El taxista aguardaba impaciente por su cliente. Se hallaba en una calle de tierra del barrio Ezbet El Haggana, en el noreste del Gran Cairo, una de las zonas más pobres de Egipto. Varios niños intentaban venderle fetir con pimientos rojos (pizza egipcia). La calle parecía un laberinto estrecho y polvoriento flanqueado por rústicos edificios de ladrillos a la vista, que daban la sensación de flamear ante las variadas y coloridas ropas que colgaban de sus balcones.

Ahmed parecía resignado. Era la tercera vez en el mes que hacía el mismo recorrido desde el aeropuerto hasta esa dirección. Un viaje que le reportaba una paga extra y un malestar que se adhería a sus vísceras como el buitre a la carroña.

Halima tenía 10 años, la edad de su hija Amal, y sus ojos negros intensos, su sonrisa delicada y su expresión de muñeca le recordaban a su pequeña.

Ahmed hubiese deseado ser el padre de Halima, solo para apartarla de una realidad que terminaría consumiéndola. Robándole lo poco que le quedaba de inocencia y secuestrando sus juegos de niña para convertirlos en apremios sexuales.

Terminó comprando una porción de fetir y una botella de agua mineral solo para alejar de su vista a los niños. Una vez que se fueron corriendo, para alcanzar a otro conductor, bajó dos de las ventanillas del taxi y una brisa espesa, húmeda y densa, propia del mes de agosto lo impulsó a mojarse las manos y refrescarse el rostro.

—¡Ahmed… Ahmed, qué alegría!—gritó Halima mientras intentaba soltarse de una mano gruesa, velluda y desproporcionada que la sostenía.

La niña llevaba una chilaba de color blanco con unos bordados rosas en las mangas, que le cubría todo el cuerpo hasta poco más de las rodillas, y dejaba asomar un pantalón negro y unas sandalias. Sobre su cabeza un hiyab de seda rodeaba su cuello y descansaba sobre su hombro derecho.
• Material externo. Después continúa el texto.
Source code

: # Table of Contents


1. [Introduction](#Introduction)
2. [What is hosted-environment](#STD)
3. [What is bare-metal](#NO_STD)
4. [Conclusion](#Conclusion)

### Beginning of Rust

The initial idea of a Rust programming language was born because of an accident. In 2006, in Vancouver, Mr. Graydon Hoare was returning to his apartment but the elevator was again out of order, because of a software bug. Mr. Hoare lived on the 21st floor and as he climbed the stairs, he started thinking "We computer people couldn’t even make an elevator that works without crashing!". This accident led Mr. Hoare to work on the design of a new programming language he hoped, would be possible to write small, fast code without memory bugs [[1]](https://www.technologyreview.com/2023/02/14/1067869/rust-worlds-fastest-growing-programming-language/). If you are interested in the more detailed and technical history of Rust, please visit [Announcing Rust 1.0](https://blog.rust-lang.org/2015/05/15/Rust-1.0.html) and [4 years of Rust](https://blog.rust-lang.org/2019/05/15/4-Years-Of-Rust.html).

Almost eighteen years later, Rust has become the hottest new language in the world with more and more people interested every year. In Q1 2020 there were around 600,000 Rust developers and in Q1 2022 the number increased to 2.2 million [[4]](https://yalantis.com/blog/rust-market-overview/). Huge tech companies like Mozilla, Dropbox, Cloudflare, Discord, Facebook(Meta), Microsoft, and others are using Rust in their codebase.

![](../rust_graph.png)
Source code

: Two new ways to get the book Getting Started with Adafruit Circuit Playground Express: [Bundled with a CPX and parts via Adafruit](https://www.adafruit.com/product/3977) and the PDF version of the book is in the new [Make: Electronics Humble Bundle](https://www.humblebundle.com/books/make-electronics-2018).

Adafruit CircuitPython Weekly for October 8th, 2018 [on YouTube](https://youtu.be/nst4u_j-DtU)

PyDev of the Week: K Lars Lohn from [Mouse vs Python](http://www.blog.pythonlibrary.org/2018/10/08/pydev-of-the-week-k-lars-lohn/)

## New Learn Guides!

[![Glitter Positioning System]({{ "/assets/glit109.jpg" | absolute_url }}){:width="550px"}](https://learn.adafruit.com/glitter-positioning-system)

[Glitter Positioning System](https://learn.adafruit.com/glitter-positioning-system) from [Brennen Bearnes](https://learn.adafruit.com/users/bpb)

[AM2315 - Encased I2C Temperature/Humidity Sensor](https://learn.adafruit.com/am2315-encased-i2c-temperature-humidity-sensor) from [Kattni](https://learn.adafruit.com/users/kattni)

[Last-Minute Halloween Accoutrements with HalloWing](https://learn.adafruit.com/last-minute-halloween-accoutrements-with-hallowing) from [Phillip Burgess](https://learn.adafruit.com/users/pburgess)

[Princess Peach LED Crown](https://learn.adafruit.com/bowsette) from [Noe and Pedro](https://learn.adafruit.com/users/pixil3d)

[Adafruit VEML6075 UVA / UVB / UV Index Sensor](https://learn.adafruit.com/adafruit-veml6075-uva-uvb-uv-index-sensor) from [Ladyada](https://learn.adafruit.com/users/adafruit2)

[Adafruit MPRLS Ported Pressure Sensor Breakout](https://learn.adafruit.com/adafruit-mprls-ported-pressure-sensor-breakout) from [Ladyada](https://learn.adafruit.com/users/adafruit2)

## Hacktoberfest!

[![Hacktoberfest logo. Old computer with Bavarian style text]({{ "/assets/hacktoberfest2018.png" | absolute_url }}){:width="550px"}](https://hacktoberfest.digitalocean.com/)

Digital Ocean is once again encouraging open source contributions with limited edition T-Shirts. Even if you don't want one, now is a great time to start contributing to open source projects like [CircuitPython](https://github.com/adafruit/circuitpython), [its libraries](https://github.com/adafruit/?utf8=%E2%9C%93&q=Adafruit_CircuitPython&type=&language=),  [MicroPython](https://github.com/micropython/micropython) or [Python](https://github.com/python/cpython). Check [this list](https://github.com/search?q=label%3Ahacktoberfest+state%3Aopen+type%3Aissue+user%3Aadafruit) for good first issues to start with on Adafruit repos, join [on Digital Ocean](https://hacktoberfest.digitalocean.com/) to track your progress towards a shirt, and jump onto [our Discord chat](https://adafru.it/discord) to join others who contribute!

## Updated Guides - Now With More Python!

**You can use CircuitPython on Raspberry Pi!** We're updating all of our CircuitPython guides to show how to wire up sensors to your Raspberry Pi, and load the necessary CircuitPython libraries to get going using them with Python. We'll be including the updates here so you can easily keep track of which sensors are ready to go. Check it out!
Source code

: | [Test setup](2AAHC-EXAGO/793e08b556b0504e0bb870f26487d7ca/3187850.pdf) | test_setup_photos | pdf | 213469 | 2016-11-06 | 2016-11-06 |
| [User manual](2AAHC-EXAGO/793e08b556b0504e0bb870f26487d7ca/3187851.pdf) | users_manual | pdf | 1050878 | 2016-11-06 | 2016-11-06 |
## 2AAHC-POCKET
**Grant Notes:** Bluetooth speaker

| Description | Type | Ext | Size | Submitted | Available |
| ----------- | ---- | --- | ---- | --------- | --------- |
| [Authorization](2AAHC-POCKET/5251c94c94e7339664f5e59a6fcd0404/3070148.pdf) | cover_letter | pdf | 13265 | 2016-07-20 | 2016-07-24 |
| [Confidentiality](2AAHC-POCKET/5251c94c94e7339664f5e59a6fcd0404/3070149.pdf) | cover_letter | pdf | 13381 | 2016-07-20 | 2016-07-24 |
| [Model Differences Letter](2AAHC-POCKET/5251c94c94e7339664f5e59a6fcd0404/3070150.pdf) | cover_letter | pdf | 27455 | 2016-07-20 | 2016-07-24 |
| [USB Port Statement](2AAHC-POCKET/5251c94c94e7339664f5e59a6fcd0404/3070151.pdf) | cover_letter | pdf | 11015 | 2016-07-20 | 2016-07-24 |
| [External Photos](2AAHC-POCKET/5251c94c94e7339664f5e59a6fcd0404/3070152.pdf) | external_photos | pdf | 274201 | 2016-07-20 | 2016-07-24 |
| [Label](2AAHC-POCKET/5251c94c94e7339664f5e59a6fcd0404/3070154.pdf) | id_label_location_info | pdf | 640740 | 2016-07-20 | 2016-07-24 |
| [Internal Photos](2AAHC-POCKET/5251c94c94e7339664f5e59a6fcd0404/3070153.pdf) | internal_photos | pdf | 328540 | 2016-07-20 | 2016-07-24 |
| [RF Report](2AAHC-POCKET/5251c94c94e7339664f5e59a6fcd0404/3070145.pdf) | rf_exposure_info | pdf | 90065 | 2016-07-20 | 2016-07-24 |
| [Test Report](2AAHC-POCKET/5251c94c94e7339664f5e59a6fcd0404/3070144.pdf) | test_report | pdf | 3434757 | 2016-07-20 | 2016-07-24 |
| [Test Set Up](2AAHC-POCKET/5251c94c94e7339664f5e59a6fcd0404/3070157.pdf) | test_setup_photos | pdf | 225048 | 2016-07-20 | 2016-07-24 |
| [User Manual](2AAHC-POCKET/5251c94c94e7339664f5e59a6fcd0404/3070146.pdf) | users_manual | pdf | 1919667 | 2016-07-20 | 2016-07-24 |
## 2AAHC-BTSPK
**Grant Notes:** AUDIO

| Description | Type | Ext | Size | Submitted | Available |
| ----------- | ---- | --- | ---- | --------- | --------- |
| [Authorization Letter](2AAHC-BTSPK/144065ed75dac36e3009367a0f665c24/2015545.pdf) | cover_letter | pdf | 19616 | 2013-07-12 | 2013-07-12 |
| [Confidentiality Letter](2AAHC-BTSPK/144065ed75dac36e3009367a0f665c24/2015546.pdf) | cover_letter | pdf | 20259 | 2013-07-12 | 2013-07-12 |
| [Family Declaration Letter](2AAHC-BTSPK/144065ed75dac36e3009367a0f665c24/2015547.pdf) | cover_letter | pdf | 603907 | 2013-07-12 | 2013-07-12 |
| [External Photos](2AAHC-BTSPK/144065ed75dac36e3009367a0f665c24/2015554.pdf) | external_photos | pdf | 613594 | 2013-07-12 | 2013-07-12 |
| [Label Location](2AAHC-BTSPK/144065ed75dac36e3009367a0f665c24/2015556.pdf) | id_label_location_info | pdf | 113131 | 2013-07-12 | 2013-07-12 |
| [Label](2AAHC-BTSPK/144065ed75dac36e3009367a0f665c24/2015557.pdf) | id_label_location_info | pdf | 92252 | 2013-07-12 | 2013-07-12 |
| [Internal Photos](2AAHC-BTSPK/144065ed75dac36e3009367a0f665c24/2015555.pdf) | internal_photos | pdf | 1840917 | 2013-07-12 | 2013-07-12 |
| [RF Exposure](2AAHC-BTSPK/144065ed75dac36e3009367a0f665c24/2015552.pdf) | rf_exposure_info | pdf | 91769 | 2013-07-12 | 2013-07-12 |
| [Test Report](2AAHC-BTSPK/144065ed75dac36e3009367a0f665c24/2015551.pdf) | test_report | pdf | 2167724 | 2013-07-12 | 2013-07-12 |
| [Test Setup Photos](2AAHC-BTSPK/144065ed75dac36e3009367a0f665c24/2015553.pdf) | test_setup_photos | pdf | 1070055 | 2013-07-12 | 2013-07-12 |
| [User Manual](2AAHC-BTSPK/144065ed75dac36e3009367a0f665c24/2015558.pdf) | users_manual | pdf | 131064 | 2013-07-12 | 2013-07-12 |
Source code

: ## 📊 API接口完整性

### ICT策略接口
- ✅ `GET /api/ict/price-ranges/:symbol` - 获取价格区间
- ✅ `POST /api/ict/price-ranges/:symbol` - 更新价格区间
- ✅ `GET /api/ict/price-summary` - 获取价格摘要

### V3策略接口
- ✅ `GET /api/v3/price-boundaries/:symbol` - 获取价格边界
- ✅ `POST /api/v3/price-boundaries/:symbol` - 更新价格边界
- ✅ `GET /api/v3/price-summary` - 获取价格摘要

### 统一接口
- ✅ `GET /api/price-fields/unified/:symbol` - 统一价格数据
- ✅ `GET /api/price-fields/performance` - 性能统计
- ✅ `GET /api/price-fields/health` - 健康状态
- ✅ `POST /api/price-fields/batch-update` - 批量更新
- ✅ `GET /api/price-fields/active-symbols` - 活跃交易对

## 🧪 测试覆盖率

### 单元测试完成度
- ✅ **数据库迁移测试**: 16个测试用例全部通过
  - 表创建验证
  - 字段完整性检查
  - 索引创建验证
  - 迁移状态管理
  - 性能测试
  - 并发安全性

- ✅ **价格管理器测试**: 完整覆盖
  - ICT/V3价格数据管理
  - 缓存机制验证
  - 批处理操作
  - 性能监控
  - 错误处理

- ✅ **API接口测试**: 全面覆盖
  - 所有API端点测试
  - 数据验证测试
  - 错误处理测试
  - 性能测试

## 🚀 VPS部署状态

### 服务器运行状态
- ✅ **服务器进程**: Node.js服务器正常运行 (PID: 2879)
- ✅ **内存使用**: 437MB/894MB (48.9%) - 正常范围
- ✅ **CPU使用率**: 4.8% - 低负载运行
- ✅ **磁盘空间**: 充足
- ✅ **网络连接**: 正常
Su acompañante era saudí, tenía 58 años, mujer, tres hijos y una empresa dedicada al turismo. Acostumbraba a realizar unas escapadas de 3-4 días al mes a la ciudad de El Cairo, con la intención de contraer un “matrimonio temporal”. Ese era el tiempo que duraba, suficiente para consumir prostitución infantil.

Las normas islámicas rechazaban el sexo prematrimonial, pero no ese tipo de matrimonio que involucraba a menores y suponía varios miles de dólares en “dotes” para los padres.
En el caso de Halima, era la octava vez que se “casaba”.